Saturday, 17 November 2018

Film Review: Fantastic Beasts: The Crimes of Grindelwald

"Do You Know Why I Admire You, Newt? You Do Not Seek Power. You Simply Ask, "Is A Thing... Right..?"


Not being the biggest fan of the first Fantastic Beasts film back in 2015, the three year wait for the second entry in the ever-expanding "Wizarding World" franchise to focus on Eddie Redmayne's (The Theory of Everything) Newt Scamander was undoubtedly filled with notions on how exactly they could make a film with such talented performers become something I could actually enjoy. Directed by the steady hand of David Yates, a filmmaker who has helmed everything linked to the words of J. K. Rowling since Harry Potter and the Order of the Phoenix, The Crimes of Grindelwald reunites Scamander with both friends and foes whilst introducing the likes of Jude Law (King Arthur: Legend of the Sword) as a younger, trimmer Albus Dumbledore and Johnny Depp as the central and titular antagonist after Colin Farrell (Widows) was seen in the previous movie to simply be a jaw-dropping falsehood. Whilst swapping the likes of Farrell for Depp feels similar to trading your beautiful Aston Martin for a raggedy, temperamental French coupe with a penchant for stalling, such a trade feels only like a faint blip in the spectrum of issues prevalent in The Crimes of Grindelwald, a convoluted and needlessly tedious second wind which suffers from the simple fact of being a franchise entry which is all filler, no killer, and whilst there are particular elements which bring forth memories of what makes Rowling's world so magical and delightful, Yates' latest is unfortunately a wizarding tale of woe which fails to recreate the best the franchise has offered in the past. 


Central to the film's maddening issues is undoubtedly Rowling's script, a convoluted, messy and particularly confusing work of madness which features zero threat, makes zero sense and is bogged down by a range of two dimensional, underdeveloped characters who come and go without clearly laying down their individual intentions or overall purpose to the story. With Depp ironically the best thing in the entire movie, his Billy Idol inspired look and Bono-esque sanctimonious villainous speeches failed to prevent me from cheering inside every time he came on screen, particularly when alternative company elsewhere became more and more boring with every passing minute, and even with the inclusion of the wonderful  ZoĆ« Kravitz as a conflicted, troublesome auror adding to list of powerful female actors carried over from the first film, her performance is let down by wonky character development and a overarching sense of her talent's being well and truly wasted.
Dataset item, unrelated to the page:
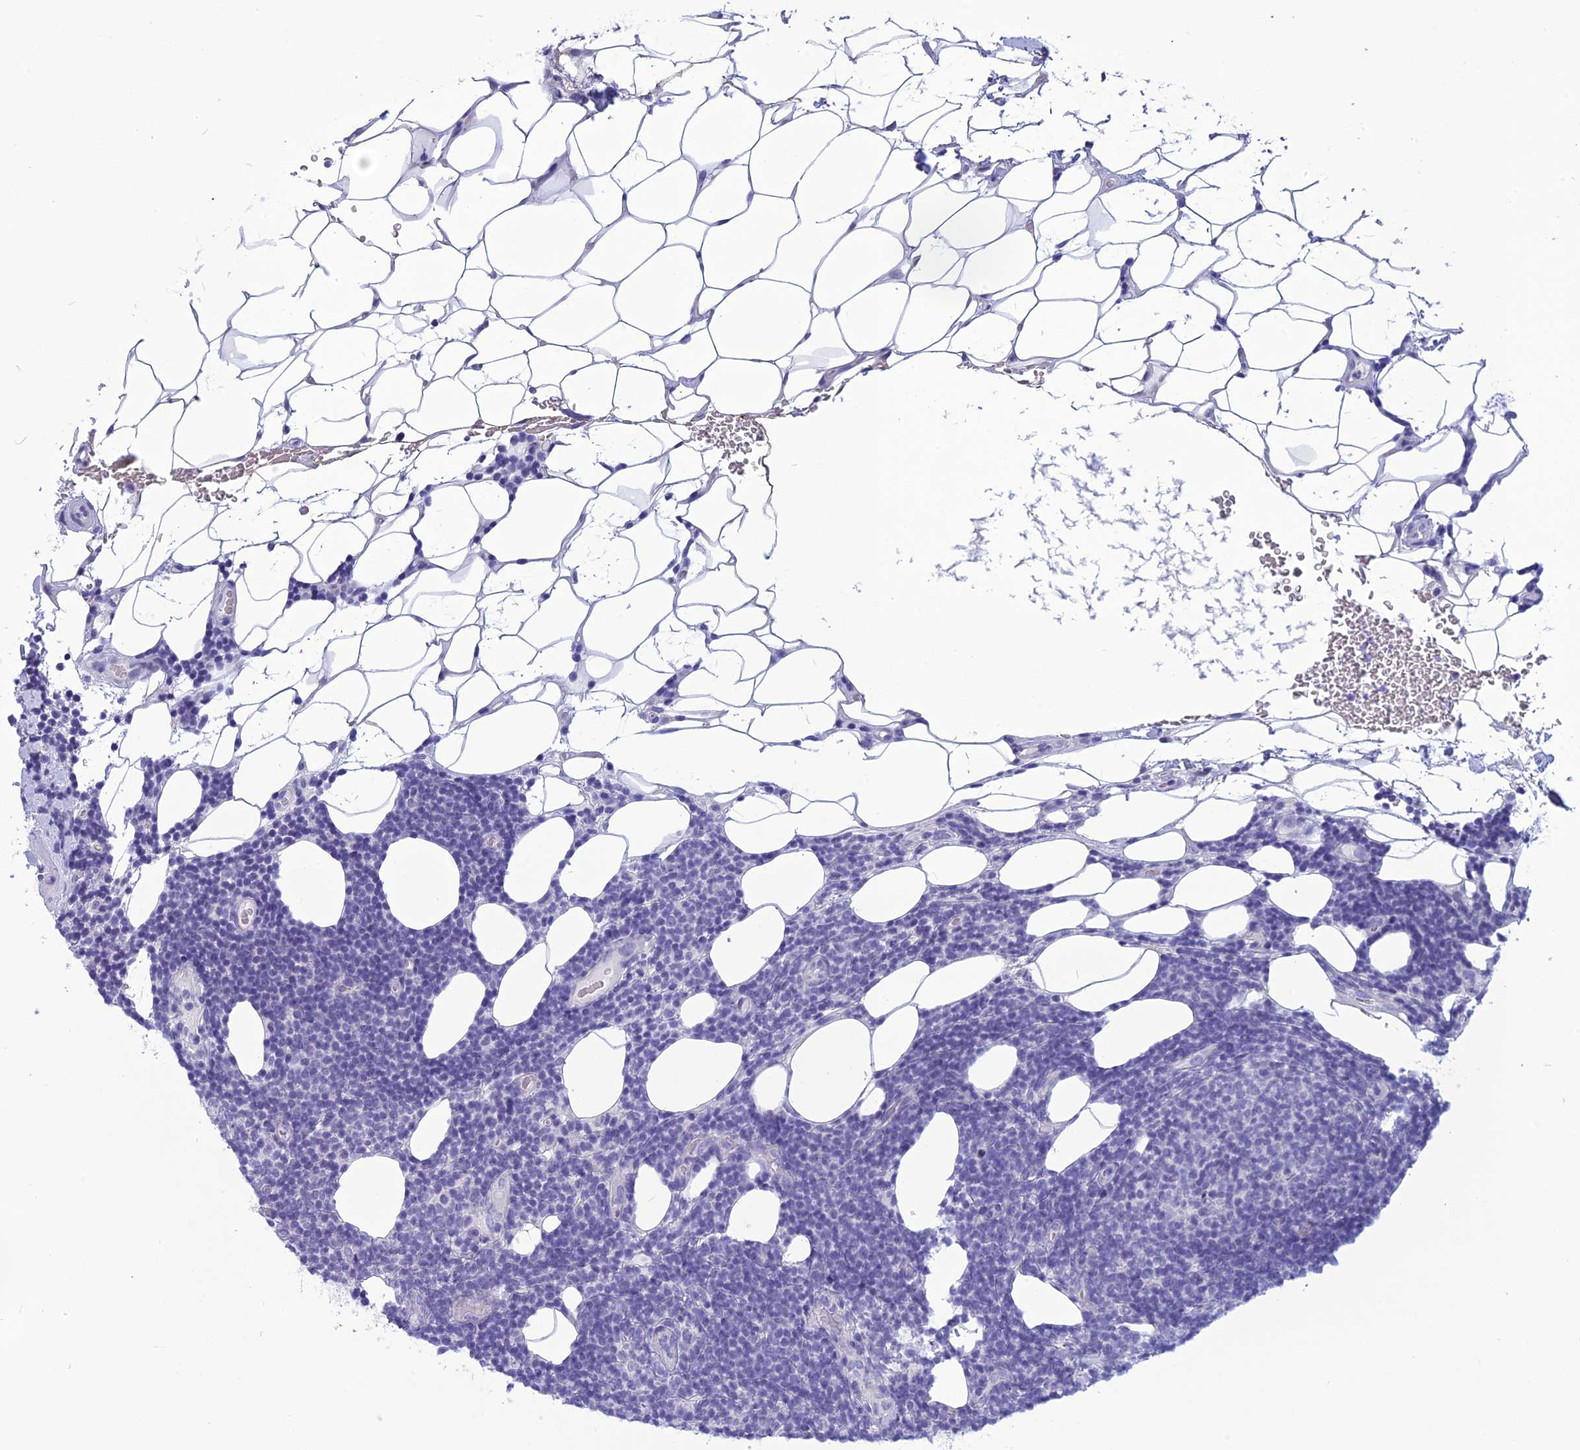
{"staining": {"intensity": "negative", "quantity": "none", "location": "none"}, "tissue": "lymphoma", "cell_type": "Tumor cells", "image_type": "cancer", "snomed": [{"axis": "morphology", "description": "Malignant lymphoma, non-Hodgkin's type, Low grade"}, {"axis": "topography", "description": "Lymph node"}], "caption": "High magnification brightfield microscopy of low-grade malignant lymphoma, non-Hodgkin's type stained with DAB (brown) and counterstained with hematoxylin (blue): tumor cells show no significant expression.", "gene": "BBS2", "patient": {"sex": "male", "age": 66}}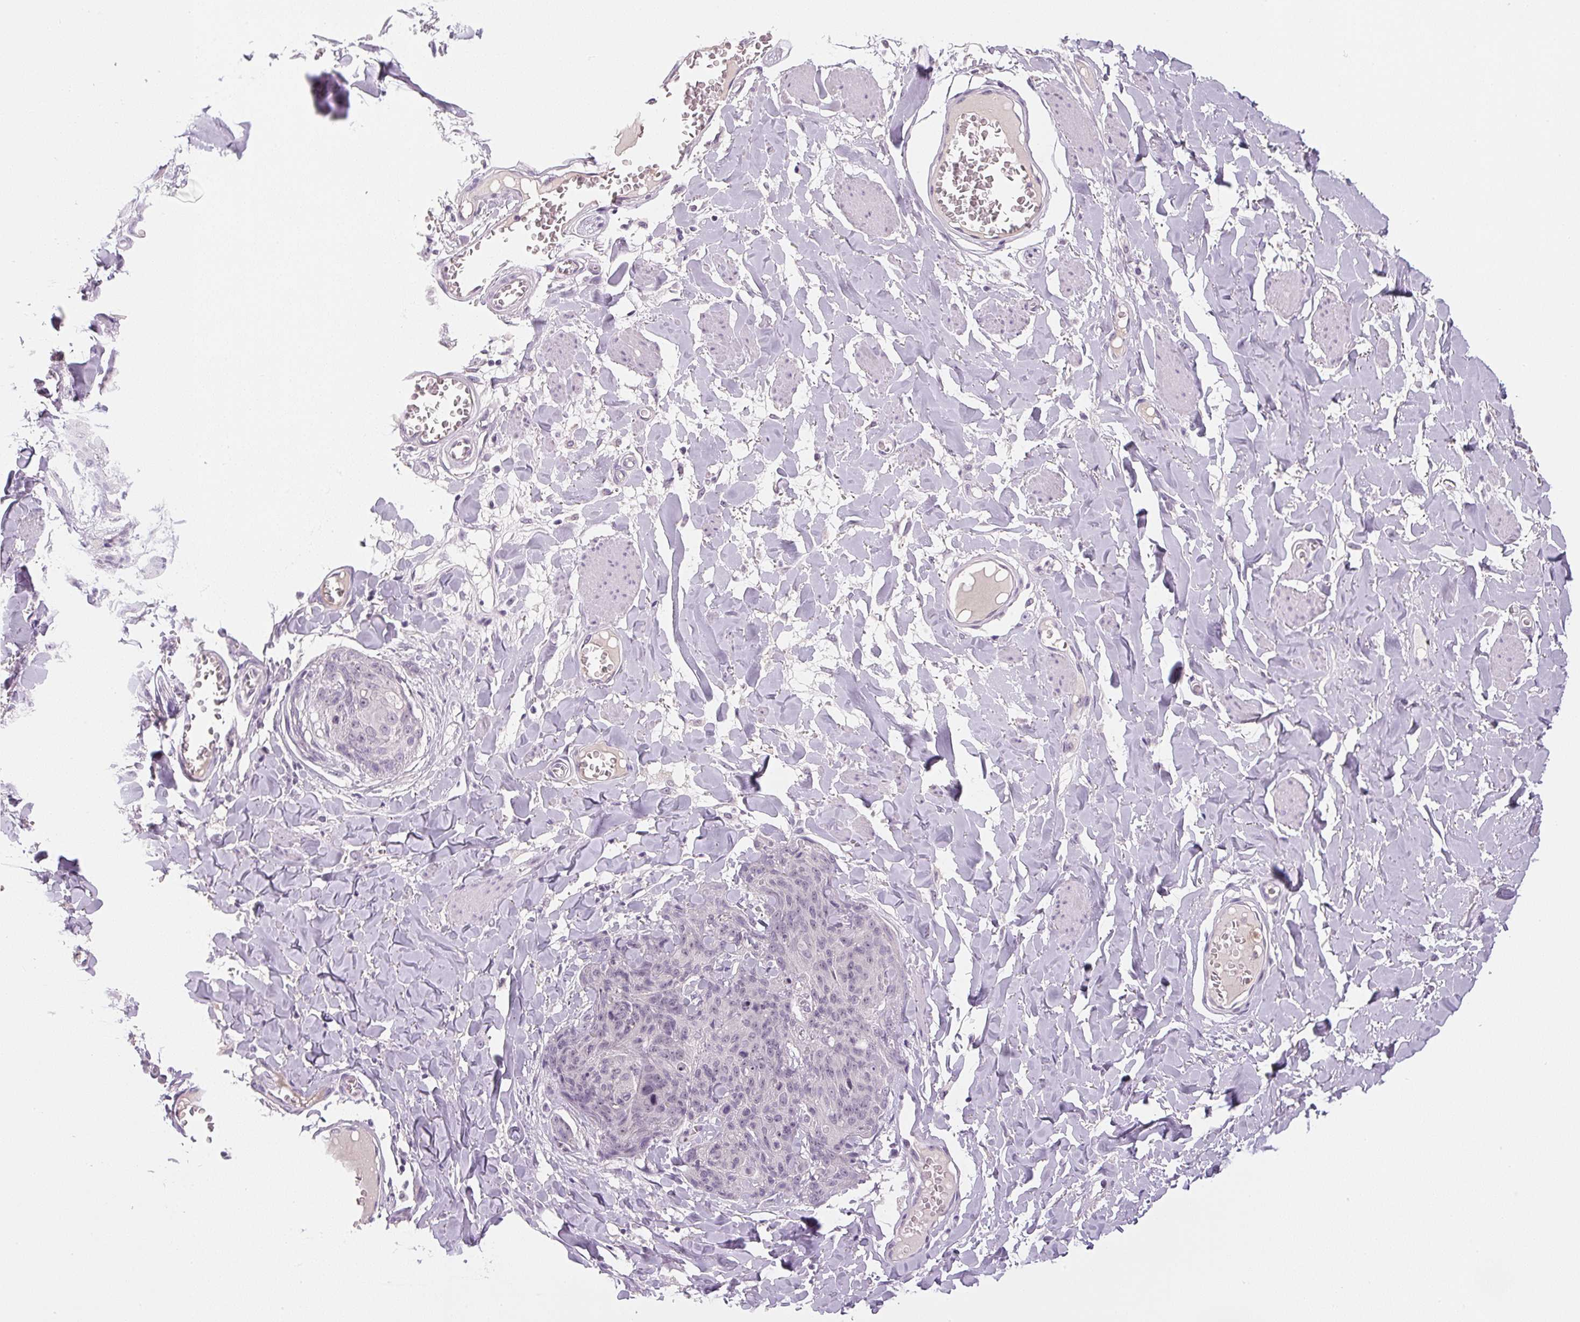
{"staining": {"intensity": "negative", "quantity": "none", "location": "none"}, "tissue": "skin cancer", "cell_type": "Tumor cells", "image_type": "cancer", "snomed": [{"axis": "morphology", "description": "Squamous cell carcinoma, NOS"}, {"axis": "topography", "description": "Skin"}, {"axis": "topography", "description": "Vulva"}], "caption": "Tumor cells are negative for brown protein staining in skin cancer (squamous cell carcinoma).", "gene": "SGF29", "patient": {"sex": "female", "age": 85}}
With awful camera work which featured a mix between jaded, snapshot editing and invasive facial shots which looked like the work of a drunk and drugged up Sergio Leone, one of the more obvious issues is cinematographer Philippe Rousselot's decision to mask the film in a bland, murky colour pallette, which although managed to echo the bland and lifeless feel of the film to a tee, also felt like a DC Universe interpretation of the Harry Potter franchise by failing to handle the darker aspects of the narrative and instead becoming a painful slog into unrepenting murkiness. Whilst the likes of Jude Law and even Eddie Redmayne, an actor who I still can't fully get on board with, try their absolute best to bring some sense of dramatic pull to the action, an impressive musical score and wardrobe aside can't paint over the fact that for a film which lasts nearly 140 minutes, nothing memorable actually seems to happen, and with gargantuan, bewildering plot twists crammed into a indecipherable final ten minutes, The Crimes of Grindelwald is somehow less fantastic than its' mediocre predecessor.